Your output should be an exact copy of the records, with no pictures in it.

== THE DATA ==
· · · ·

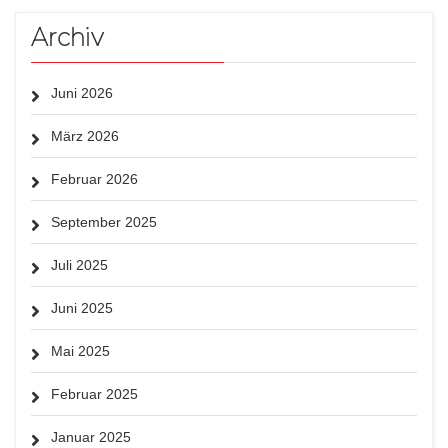
Archiv
Juni 2026
März 2026
Februar 2026
September 2025
Juli 2025
Juni 2025
Mai 2025
Februar 2025
Januar 2025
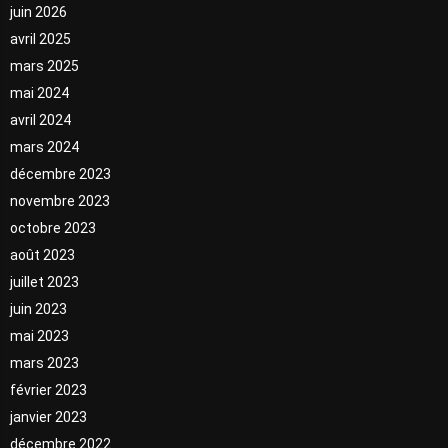
juin 2026
avril 2025
mars 2025
mai 2024
avril 2024
mars 2024
décembre 2023
novembre 2023
octobre 2023
août 2023
juillet 2023
juin 2023
mai 2023
mars 2023
février 2023
janvier 2023
décembre 2022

· · · ·

== RESULT OF THIS EXERCISE ==
Archiv
Juni 2026
März 2026
Februar 2026
September 2025
Juli 2025
Juni 2025
Mai 2025
Februar 2025
Januar 2025
juin 2026
avril 2025
mars 2025
mai 2024
avril 2024
mars 2024
décembre 2023
novembre 2023
octobre 2023
août 2023
juillet 2023
juin 2023
mai 2023
mars 2023
février 2023
janvier 2023
décembre 2022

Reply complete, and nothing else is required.